# Exercise text

Description:
In the current MySQL8.0 documentation, section 8.2.1.4, the paragraph "In MySQL 8.0.20 and later, it is no longer necessary for the join to contain at least one equi-join condition in order for a hash join to be used. This means that the types of queries which can be optimized using hash joins include those in the following list (with examples):".Hash join is used in the following cases. The EXPLAIN in the example of half-join and anti-join does not seem to be correct.
The original:
Semijoin:
mysql> EXPLAIN FORMAT=TREE SELECT * FROM t1
-> WHERE t1.c1 IN (SELECT t2.c2 FROM t2)\G
*************************** 1. row ***************************
EXPLAIN: -> Nested loop inner join
-> Filter: (t1.c1 is not null) (cost=0.85 rows=6)
-> Table scan on t1 (cost=0.85 rows=6)
-> Single-row index lookup on <subquery2> using <auto_distinct_key> (c2=t1.c1)
-> Materialize with deduplication
-> Filter: (t2.c2 is not null) (cost=0.85 rows=6)
-> Table scan on t2 (cost=0.85 rows=6)
Antijoin:
mysql> EXPLAIN FORMAT=TREE SELECT * FROM t2
-> WHERE NOT EXISTS (SELECT * FROM t1 WHERE t1.col1 = t2.col1)\G
*************************** 1. row ***************************
EXPLAIN: -> Nested loop antijoin
-> Table scan on t2 (cost=0.85 rows=6)
-> Single-row index lookup on <subquery2> using <auto_distinct_key> (c1=t2.c1)
-> Materialize with deduplication
-> Filter: (t1.c1 is not null) (cost=0.85 rows=6)
-> Table scan on t1 (cost=0.85 rows=6)
The example given here does not seem to work with Hash Join
The actual local test is:
CREATE TABLE t1 (c1 INT, c2 INT);
CREATE TABLE t2 (c1 INT, c2 INT);
CREATE TABLE t3 (c1 INT, c2 INT);
Semijoin:
mysql> explain format=tree select * from t1 where t1.c1 in (select t2.c2 from t2)\G
*************************** 1. row ***************************
EXPLAIN: -> Hash semijoin (t2.c2 = t1.c1) (cost=0.70 rows=1)

# Data
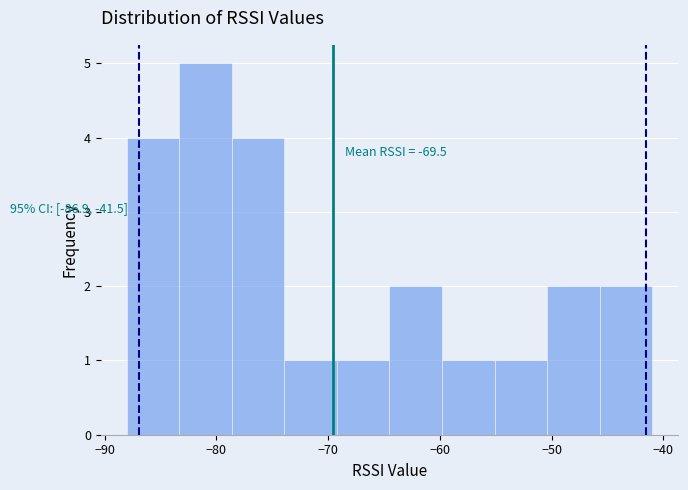

Which range on the x-axis has the tallest bar?

-83.3 to -78.6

# Exercise A
In the hash join report, shorten the paragraph that starts "In the current MySQL8.0 documentation" to no more than two sentences, keeping its main facts.
# Exercise B
Extend the hash join report onward from its last line.

# Task answer A
Section 8.2.1.4 of the MySQL 8.0 documentation says that from MySQL 8.0.20 on, a hash join no longer needs at least one equi-join condition, and it lists the kinds of queries that can therefore use hash joins, with examples. The EXPLAIN output in the half-join and anti-join examples seems to be wrong.

# Task answer B
-> Table scan on t1 (cost=0.35 rows=1)
-> Hash
-> Table scan on t2 (cost=0.35 rows=1)
Antijoin:
mysql> explain format=tree select * from t2 where not exists (select * from t1 where t1.c1 =t2.c1 )\G
*************************** 1. row ***************************
EXPLAIN: -> Hash antijoin (t1.c1 = t2.c1) (cost=0.70 rows=1)
-> Table scan on t2 (cost=0.35 rows=1)
-> Hash
-> Table scan on t1 (cost=0.35 rows=1)
I wonder if this document test does not use a version later than 8.0.20, or is it my own fault?
How to repeat:
CREATE TABLE t1 (c1 INT, c2 INT);
CREATE TABLE t2 (c1 INT, c2 INT);
CREATE TABLE t3 (c1 INT, c2 INT);
Semijoin:
mysql> explain format=tree select * from t1 where t1.c1 in (select t2.c2 from t2)\G
*************************** 1. row ***************************
EXPLAIN: -> Hash semijoin (t2.c2 = t1.c1) (cost=0.70 rows=1)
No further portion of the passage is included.